On the Wednesday episode of the Arrowhead Pride Draft Show, we gave an early peek at how uthe top 10 on our board currently sit for the KC Draft Guide. This week, we did a lot of cross-checking of prospects to get a second, third and fourth sets of eyes on players as we work towards locking grades in.
Here is how the top 10 in the KC Draft Guide is shaping up early on:
1. QB Trevor Lawrence, Clemson
No surprises here. He’s received the highest grade we’ve placed on a player in three years of writing the KC Draft Guide. A clean, gifted, athletic passer with a mind to match. A special player the Chiefs will have to deal with in the AFC for years to come.
2. QB Zach Wilson, BYU
Cross-checking has helped us break up the quarterbacks a little bit as of now — and Zach Wilson is currently the leader in the clubhouse for QB2. We love the creativity and vision Wilson pairs with great arm talent — it’s hard to find players who can operate off script the way he can.

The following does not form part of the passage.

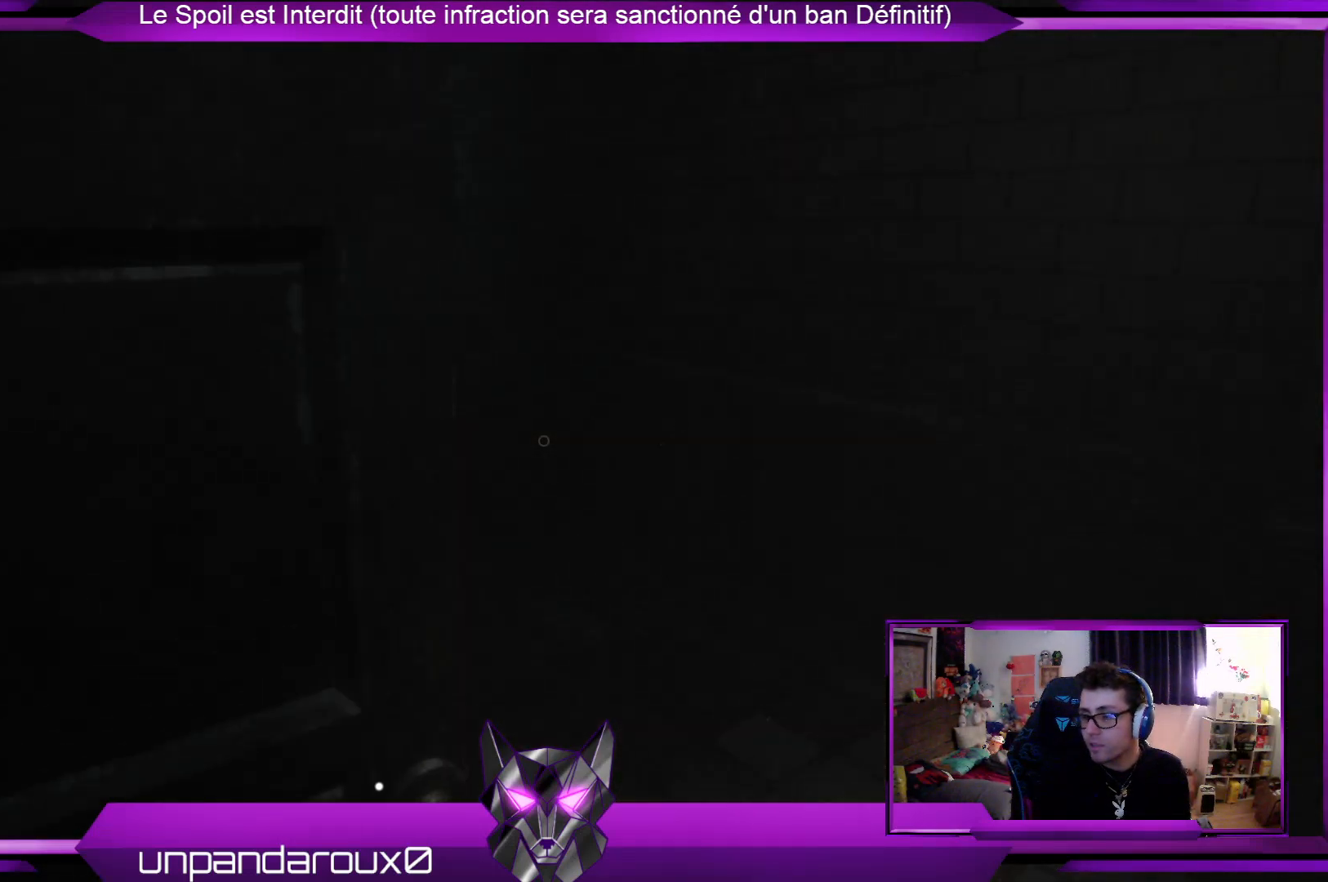
{"buttons": [], "left_stick": "up", "right_stick": "center", "events": [[234, "right_stick", "left"], [468, "right_stick", "center"]]}
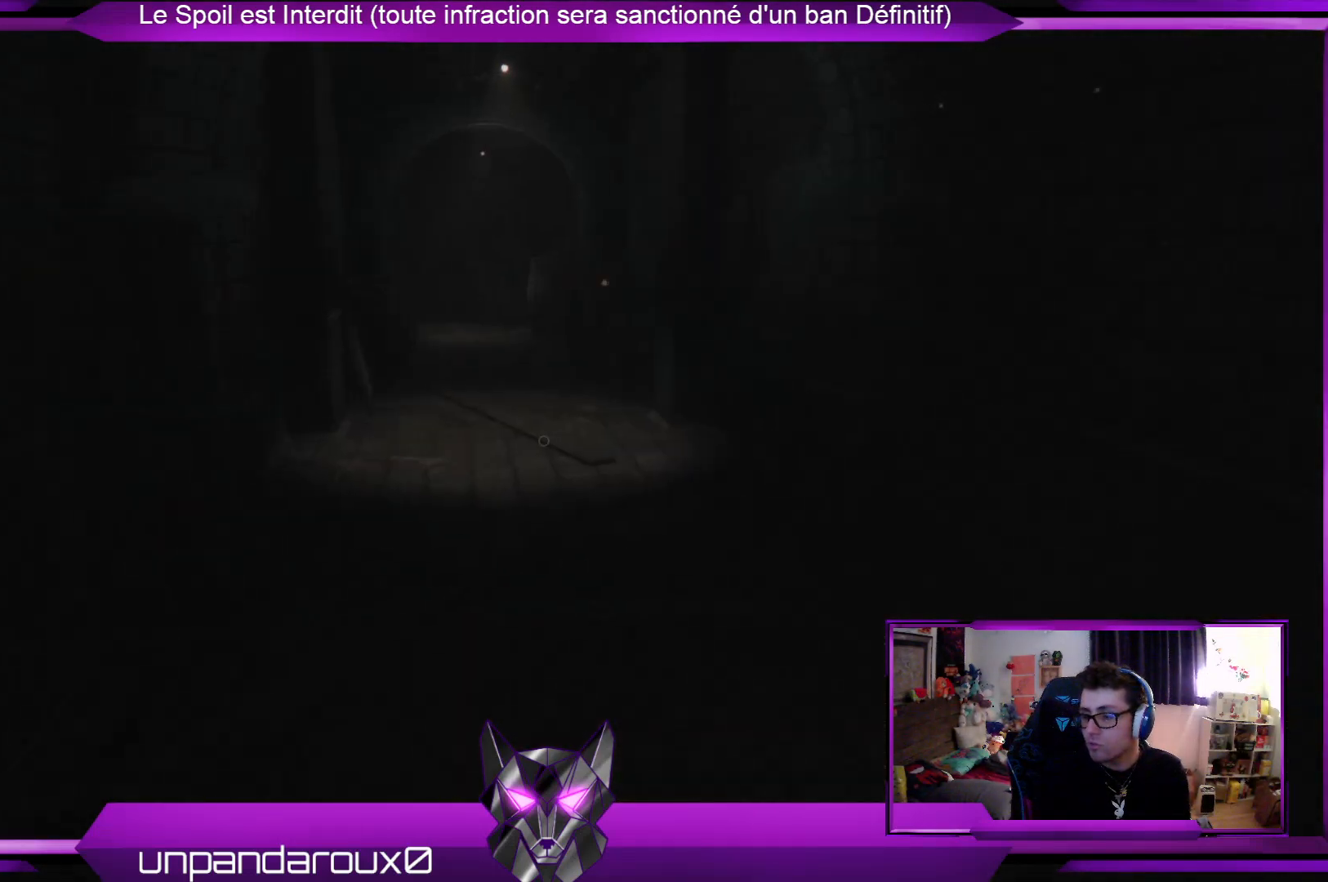
{"buttons": [], "left_stick": "up", "right_stick": "center", "events": [[133, "right_stick", "left"], [367, "right_stick", "center"]]}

3. OT Penei Sewell, Oregon
A young, massive, freak athlete for the position. Sewell opted out of the 2020 season and sat on his sophomore tape. While he’s still a work-in-progress, having yet to play organized football in his 20s (was 19 years old last season), his talent is undeniable.
4. TE Kyle Pitts, Florida
Call him a tight end, call him a receiver — we don’t care. Pitts is a special player who is better in-line than people might believe but profiles best as “move” tight end who you can also flex out on the back side of the formation, similar to the way the Chiefs utilize Travis Kelce. He is a smooth-moving, quality athlete with a big catch radius and room to grow.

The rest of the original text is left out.